Biologische Kybernetik, Universität des Saarlandes, Saarbrücken, Germany, October 2009 (phdthesis)

Abstract
This thesis extends the use of kernel learning techniques to specific problems of image classification. Kernel learning is a paradigm in the field of machine learning that generalizes the use of inner products to compute similarities between arbitrary objects. In image classification one aims to separate images based on their visual content. We address two important problems that arise in this context: learning with weak label information and combination of heterogeneous data sources. The contributions we report on are not unique to image classification, and apply to a more general class of problems. We study the problem of learning with label ambiguity in the multiple instance learning framework.

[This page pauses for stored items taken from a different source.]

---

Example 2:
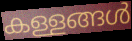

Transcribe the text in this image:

കള്ളങ്ങൾ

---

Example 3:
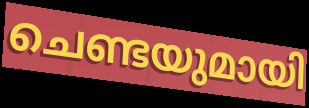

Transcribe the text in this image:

ചെണ്ടയുമായി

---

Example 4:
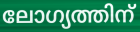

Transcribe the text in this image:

ലോഗ്യത്തിന്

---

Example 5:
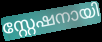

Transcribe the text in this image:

സ്റ്റേഷനായി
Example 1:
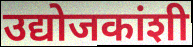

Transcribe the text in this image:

उद्योजकांशी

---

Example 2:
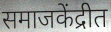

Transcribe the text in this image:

समाजकेंद्रीत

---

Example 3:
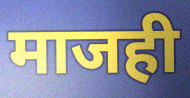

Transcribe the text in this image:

माजही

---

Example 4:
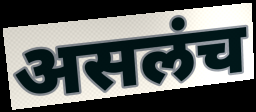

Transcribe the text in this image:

असलंच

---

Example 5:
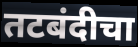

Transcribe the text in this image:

तटबंदीचा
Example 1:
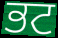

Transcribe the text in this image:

ਭਟ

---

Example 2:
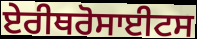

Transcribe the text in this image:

ਏਰੀਥਰੋਸਾਈਟਸ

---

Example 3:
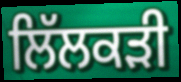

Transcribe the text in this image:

ਲਿੱਲਕੜੀ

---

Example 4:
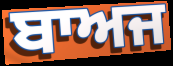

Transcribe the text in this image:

ਬਾਅਜ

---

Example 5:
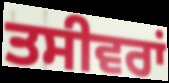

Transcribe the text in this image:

ਤਸੀਵਰਾਂ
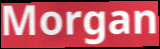
Morgan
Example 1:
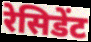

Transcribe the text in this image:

रेसिडेंट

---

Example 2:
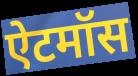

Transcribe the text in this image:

ऐटमॉस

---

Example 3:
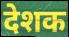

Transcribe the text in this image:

देशक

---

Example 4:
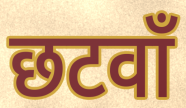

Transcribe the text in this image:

छटवाँ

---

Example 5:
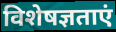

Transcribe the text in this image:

विशेषज्ञताएं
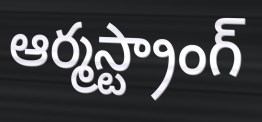
ఆర్మస్ట్రాంగ్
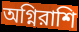
অগ্নিরাশি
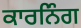
ਕਾਰਨਿੰਗ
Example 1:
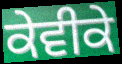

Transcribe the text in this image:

ਕੇਵੀਕੇ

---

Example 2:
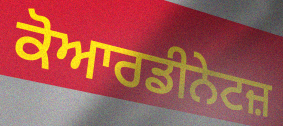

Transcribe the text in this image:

ਕੋਆਰਡੀਨੇਟਜ਼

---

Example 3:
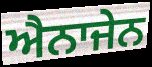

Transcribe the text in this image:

ਐਨਾਜੇਨ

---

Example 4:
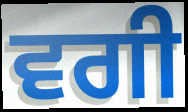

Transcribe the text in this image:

ਵਗੀ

We discuss several different image classification scenarios that arise in this context and argue that the standard multiple instance learning requires a more detailed disambiguation. Finally we review kernel learning approaches proposed for this problem and derive a more efficient algorithm to solve them. The multiple kernel learning framework is an approach to automatically select kernel parameters. We extend it to its infinite limit and present an algorithm to solve the resulting problem. This result is then applied in two directions. We show how to learn kernels that adapt to the special structure of images. Finally we compare different ways of combining image features for object classification and present significant improvements compared to previous methods.

ei

PDF [BibTex]

PDF [BibTex]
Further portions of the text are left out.